Я вспомнил, как когда-то смотрел на Тагил с Лысой горы. Был ясный тихий день… Я видел широкий пруд, как синее озеро, а река Тагил легла синей лентой, извиваясь среди селения. Загнувшись замысловатым зигзагом возле скалистого выступа «Красный камень», она ушла в далекий лес и там затерялась.
Я смотрел на карту в немом восторге. Аляев словно угадал мою мысль и, улыбаясь, стал пояснять:
— Вот если подняться высоко-высоко, так Россию можно видеть, как на карте.
Аляев заканчивал карту. Оставалось написать только последние условные знаки, и карта готова. Я каждый день подходил к карте и с удивлением и восторгом всматривался в голубые жилки на карте.
Однажды я подошел, как всегда, к Аляеву и оцепенел. У стола стоял Сергей и держал над картой пузырек с чернилами. По красиво раскрашенному листу карты текли жирные фиолетовые ручьи. Я вскрикнул, а Сергей, увидев меня, помутнел, подошел ко мне и, взяв меня за волосы, зловеще спросил:
— Скажешь?
Я чувствовал, как отрывается кожа от моего черепа и в глазах выступили слезы. Я стиснул зубы и молчал.

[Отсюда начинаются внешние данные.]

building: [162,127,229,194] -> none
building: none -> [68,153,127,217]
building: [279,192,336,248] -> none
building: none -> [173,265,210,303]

— Кто облил карту?— вдруг переменив тон, спросил Сергей.
— Ты!— крикнул я.
— Я?
— Ты.
В эту минуту вошел Аляев.
Сергей продолжал допрашивать меня:
— Кто облил карту?
— Ты!— вскрикнул я и рванулся.
Аляев упал на стол, зажав голову в руки, и тихо зарыдал. Спина его вздрагивала.

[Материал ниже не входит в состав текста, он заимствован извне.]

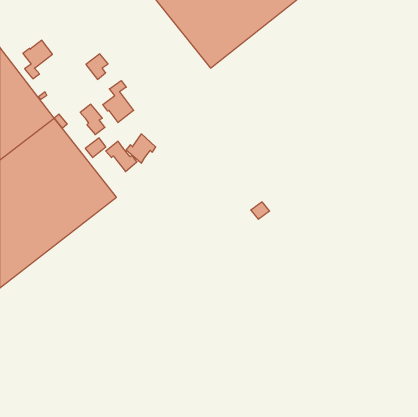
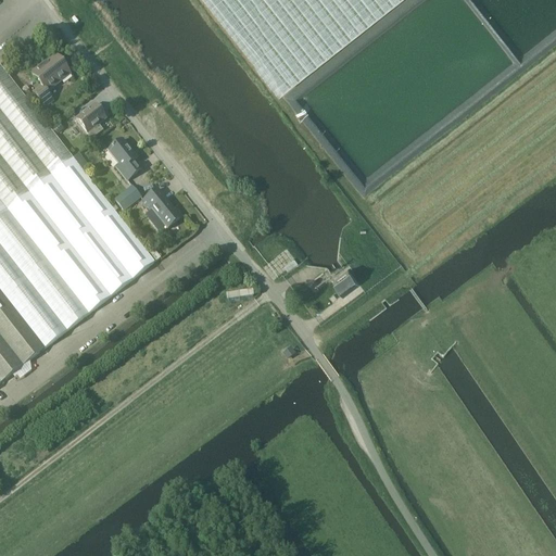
building: [86,54,108,79] -> [76,103,105,137]
building: [103,81,134,123] -> none
building: [126,134,156,163] -> none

Сергей выбежал из комнаты, громко крикнув мне:
— Сам тут напакостил, да на людей сваливает. Паршивец!
Я тоже заплакал. На шум пришла Александра Леонтьевна. Надзирательница побелела. Глаза ее широко раскрылись. Она грозно спросила меня:
— Кто облил карту?
— Сергей.
— Сергей?!— заострив брови, переспросила она.

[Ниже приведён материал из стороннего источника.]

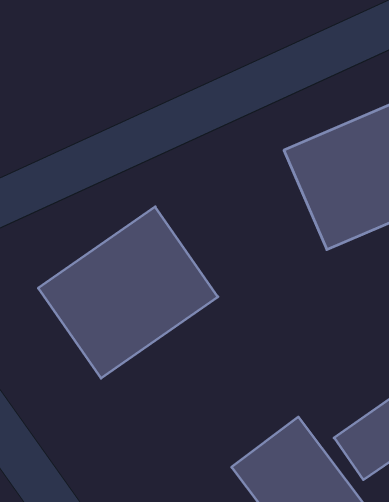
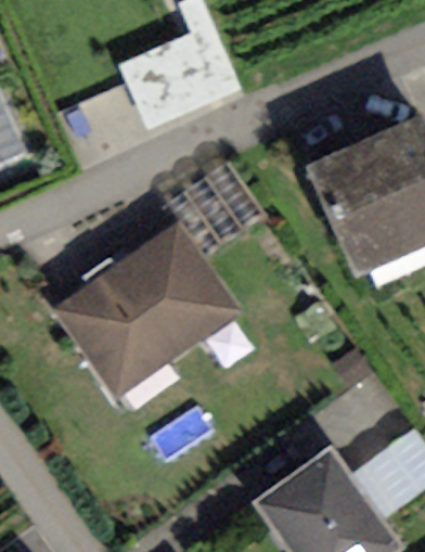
building: none -> [123,23,237,125]

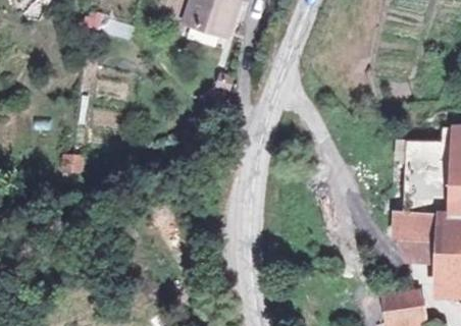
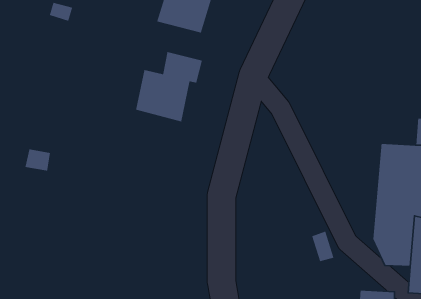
building: none -> [135,51,203,123]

— Сергей!— закричал я и чуть не топнул ногой.
Аляев с мокрым печальным лицом смотрел на меня. Мне было больно. Я не мог подобрлть слов, чтобы доказать Аляеву свою правоту. Аляев быстро поднялся, выпрямился и грустно спросил:
— Ты скажи, Ленька, правду, нихево тебе за это не будет.
Голос его дрожал, а нижняя губа еще больше отвисала.
— Сергей!..— крикнул я и снова заплакал.
Александра Леонтьевна посмотрела на облитую карту. Ее сухое лицо сжалось в темный комок, и она молча вышла.
Аляев свернул карту трубкой и направился к выходу. Я посмотрел ему вслед. Не твердо шагая, он уходил сгорбленный, разбитый.
После этой истории я долго не ходил к Аляеву.
Сергей в приюте больше не показывался. А я в наказание не получил на зиму валенок.
Я остался снова в худых, без подметок сапогах, которые можно надевать только на голые ноги, и то с большим трудом.
Недели через две Аляев, поймав меня в коридоре, ласково спросил, заглядывая мне в глаза:
— Ты хе, Ленька, ко мне не ходих?
— Боюсь. Ты думаешь, это я карту испортил?— сказал я.
— Знаю я кто. Серехка это. Ты приходи.
И снова я стал вечерами посещать Аляева.
Эта глава взята нами из книги «Моя школа» уральского писателя А. Бондина. Наши читатели много потеряют, если не возьмут в руки ту книгу, а начав читать, уж не выпустят ее из рук — она захватит их, станет одной из любимых книг—cтарый уральский рабочий — описывает в ней свое детство, жизнь в сиротском приюте, так как он сам остался сиротой в школьные свои годы. Эта правдивая история юного пролетария, рано узнавшего нужду и суровый труд на уральском заводе дореволюционной эпохи, показывает нам, как беспросветна и тяжела была жизнь бедняка-подростка в царское время. Это одна из тех редких книг, в которой нет лишних и неинтересных страниц. В ней все интересно, все значительно, и вся обстановка, в которой росли дети, вызывает глубокое негодование, а все их страдания и лишения — горячее сочувствие читателя.